Стоит отметить, что неистовый дед Тютчева Николай Андреевич не только был исправным офицером, но и, выйдя в отставку в чине полковника, избирался предводителем брянского дворянства…
У Николая Андреевича была большая семья; нам известны четверо его сыновей и четверо дочерей. Облик старшей его дочери Анастасии сохранил для нас портрет работы славного живописца Рокотова; младшая дочь, Надежда, на склоне лет была ближайшим другом Гоголя. А старший сын Иван, родившийся в 1768 году, стал отцом одного из величайших творцов мировой поэзии…
Поразительный контраст в судьбах деда и внука побуждает задуматься о почти невероятных, таинственных путях развития русских людей на рубеже XVIII–XIX веков. Может быть, нам удастся в дальнейшем повествовании понять, что дедовское «неистовство» жило и во внуке, но чудесно преобразилось в творческую волю (не только в Поэзии, но и в самой жизни).
Отец поэта, Иван Николаевич, уже очень мало походил на деда (как, кстати, и отец Пушкина на своего отца). По желаний) Николая Андреевича он поступил в новое, только что основанное Екатериной II в Петербурге военное учебное заведение — Греческий корпус. Это был совершенно особенный, можно сказать, политический корпус. Его питомцы призваны были способствовать осуществлению идеи возрождения греко-православного мира, — идеи, возникшей на почве победоносных войн с Турцией, но, разумеется, утопической. Речь шла об освобождении захваченного триста с лишним лет назад турками Константинополя и воссоздания (в единстве с Россией) православной греческой государственности; достаточно вспомнить, что старший внук Екатерины II был по ее настоянию назван Константином; он был как бы призван воскресить древнюю столицу Византии.
Через много лет Федор Тютчев писал о Константинополе:
…То, что орел ЕкатериныУж прикрывал своим крылом…
«Константинопольскую утопию» Федор, несомненно, воспринял еще в отроческие годы от отца, воспитанника Греческого корпуса.
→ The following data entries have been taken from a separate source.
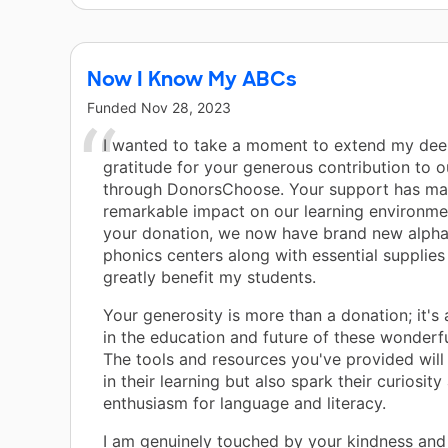
Now I Know My ABCs
Funded
Nov 28, 2023
I wanted to take a moment to extend my dee
gratitude for your generous contribution to 
through DonorsChoose. Your support has ma
remarkable impact on our learning environme
your donation, we now have brand new alph
phonics centers along with essential supplies 
greatly benefit my students.
Your generosity is more than a donation; it's
in the education and future of these wonderfu
The tools and resources you've provided will 
in their learning but also spark their curiosity
enthusiasm for language and literacy.
I am genuinely touched by your kindness and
Иван Николаевич Тютчев, словно по контрасту со своим «неистовым» отцом, «отличался, — как свидетельствуют семейные предания, — необыкновенным благодушием, мягкостью, редкою чистотою нравов и пользовался всеобщим уважением». Хотя все его ближайшие предки были военными, Иван Николаевич, дослужившись в гвардейском полку всего лишь до чина поручика (примерно соответствует нынешнему старшему лейтенанту), сразу после смерти Николая Андреевича перешел на гражданскую службу. Здесь его «карьера» была успешнее; за короткое время он дослужился до чина надворного советника. В последние годы своей службы он стал смотрителем «Экспедиции Кремлевского строения», что, надо думать, подразумевало достаточно широкую образованность.